How the Karolinska protected Paolo Macchiarini — and whistleblowers paid the price

Carl Elliott

Retraction Watch readers may recall the story of Paolo Macchiarini, about whom we first wrote in 2012 before he became the subject of international scrutiny — and who has now been sentenced to prison. We are pleased to present an excerpt about the Macchiarini case from The Occasional Human Sacrifice: Medical Experimentation and the Price of Saying No by Carl Elliott published by W. W. Norton, May 2024.

One incident illustrates just how determined the leaders of the Karolinska Institute were to protect Paolo Macchiarini. In November of 2014, a leaked copy of the whistleblowers’ report came into the hands of the New York Times, which published an article titled “Leading Surgeon Is Accused of Misconduct in Experimental Transplant Operations.” The article detailed several of the most serious allegations against Macchiarini: that he had never obtained ethical permission to conduct his experiments, that his 2011 study in The Lancet had misrepresented the outcome of Beyene’s implant, and that of the three patients at the Karolinska Institute that Macchiarini had given synthetic implants, only Beyene had signed a consent form— and the form was dated two weeks after his surgery. The publicity generated by the article all but forced the Karolinska Institute to act. Anders Hamsten, the vice-chancellor, said he would ask for an external inquiry. 

Retaliation against the whistleblowers came quickly. According to Simonson, the whistleblowers were told that they had violated patient privacy and would be fired immediately.
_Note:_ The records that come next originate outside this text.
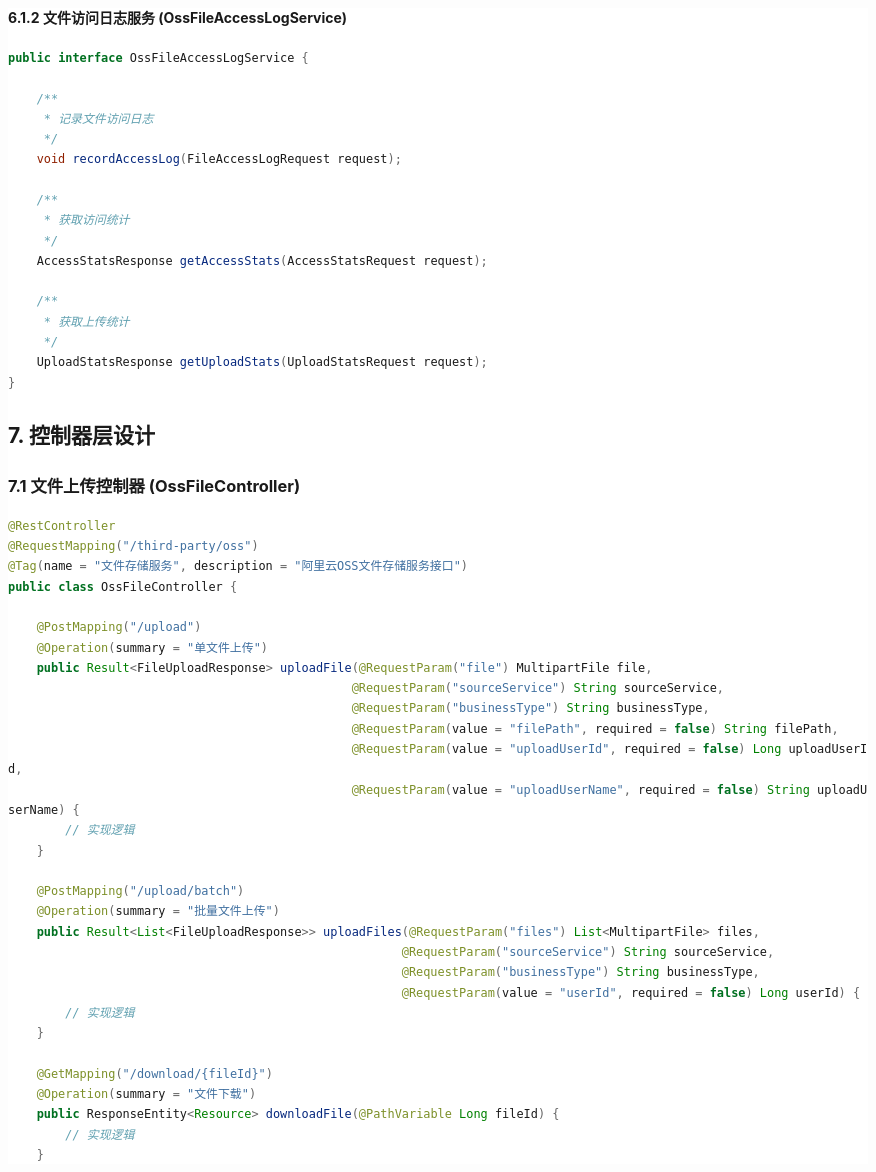 #### 6.1.2 文件访问日志服务 (OssFileAccessLogService)
```java
public interface OssFileAccessLogService {
    
    /**
     * 记录文件访问日志
     */
    void recordAccessLog(FileAccessLogRequest request);
    
    /**
     * 获取访问统计
     */
    AccessStatsResponse getAccessStats(AccessStatsRequest request);
    
    /**
     * 获取上传统计
     */
    UploadStatsResponse getUploadStats(UploadStatsRequest request);
}
```

## 7. 控制器层设计

### 7.1 文件上传控制器 (OssFileController)
```java
@RestController
@RequestMapping("/third-party/oss")
@Tag(name = "文件存储服务", description = "阿里云OSS文件存储服务接口")
public class OssFileController {
    
    @PostMapping("/upload")
    @Operation(summary = "单文件上传")
    public Result<FileUploadResponse> uploadFile(@RequestParam("file") MultipartFile file,
                                                @RequestParam("sourceService") String sourceService,
                                                @RequestParam("businessType") String businessType,
                                                @RequestParam(value = "filePath", required = false) String filePath,
                                                @RequestParam(value = "uploadUserId", required = false) Long uploadUserId,
                                                @RequestParam(value = "uploadUserName", required = false) String uploadUserName) {
        // 实现逻辑
    }
    
    @PostMapping("/upload/batch")
    @Operation(summary = "批量文件上传")
    public Result<List<FileUploadResponse>> uploadFiles(@RequestParam("files") List<MultipartFile> files,
                                                       @RequestParam("sourceService") String sourceService,
                                                       @RequestParam("businessType") String businessType,
                                                       @RequestParam(value = "userId", required = false) Long userId) {
        // 实现逻辑
    }
    
    @GetMapping("/download/{fileId}")
    @Operation(summary = "文件下载")
    public ResponseEntity<Resource> downloadFile(@PathVariable Long fileId) {
        // 实现逻辑
    }
```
That didn’t happen, but in December the Karolinska Institute informed the whistleblowers that the head of the cardiothoracic clinic would deliver a formal warning, the last step before an employee is terminated.

The Karolinska Institute also reported the whistleblowers to the police. “I was called down to the police and put in a room with no windows, with a tape recorder and a lawyer and a policeman in front of me, and interrogated. That was pretty scary,” Matthias Corbascio, a cardiothoracic surgeons says. “It was exactly what it’s like on television. And you know, it’s hard to be a tough guy in that room.”